Extract to read =
Gradient-Based Attribution

Saliency maps rank token importance using gradient magnitudes. The gradient of the output logit with respect to each input embedding indicates how sensitive the prediction is to that token.

import torch
import torch.nn.functional as F

def compute_saliency(model, input_ids, target_token_id):
    """Compute gradient-based saliency for each input token."""
    embeddings = model.model.embed_tokens(input_ids)
    embeddings.requires_grad_(True)
    
    output = model(input_ids).logits[:, -1, target_token_id]
    output.backward()
    
    saliency_scores = embeddings.grad.abs().sum(dim=-1)
    return saliency_scores[0]  # Batch size 1

Integrated Gradients

Gradients vanish near saturated regions of activation functions. Integrated Gradients addresses this by interpolating between a baseline and the actual input, integrating gradients along the path.

def integrated_gradients(model, input_ids, baseline_ids, steps=50):
    """Approximate integrated gradients for interpretability."""
    scaled_inputs = [
        baseline_ids + (input_ids - baseline_ids) * (i / steps)
        for i in range(steps + 1)
    ]
    
    gradients = []
    for scaled_input in scaled_inputs:
        embeddings = model.model.embed_tokens(scaled_input)
        embeddings.requires_grad_(True)
        output = model(scaled_input).logits[0, -1].sum()

Records supplied =
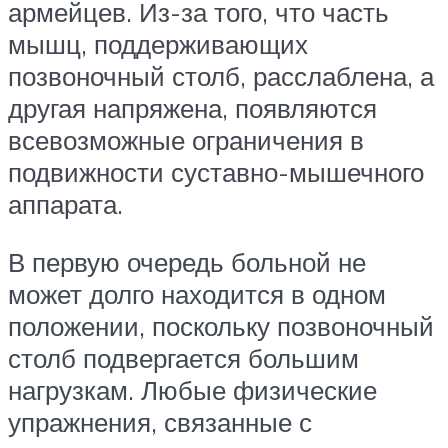
армейцев. Из-за того, что часть
мышц, поддерживающих
позвоночный столб, расслаблена, а
другая напряжена, появляются
всевозможные ограничения в
подвижности суставно-мышечного
аппарата.
В первую очередь больной не
может долго находится в одном
положении, поскольку позвоночный
столб подвергается большим
нагрузкам. Любые физические
упражнения, связанные с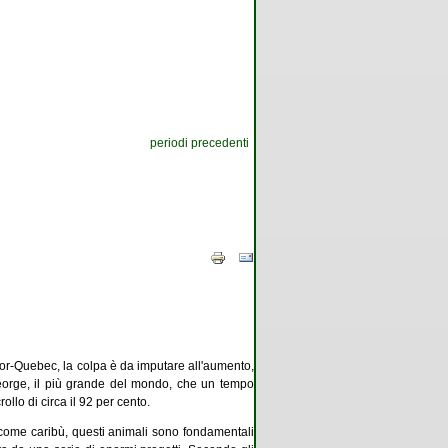
periodi precedenti
or-Quebec, la colpa è da imputare all'aumento,
e George, il più grande del mondo, che un tempo
lo di circa il 92 per cento.
 come caribù, questi animali sono fondamentali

Prompt A = According to the gradient attribution text, what do saliency maps use to rank token importance?
Prompt B = Rewrite the paragraph of the gradient attribution text that begins "Gradients vanish near saturated regions" as a short bulleted list that keeps its main facts.

Exercise response A = Gradient magnitudes.

Exercise response B =
- Gradients vanish near saturated regions of activation functions.
- Integrated Gradients addresses this problem.
- It interpolates between a baseline and the actual input.
- It integrates gradients along that path.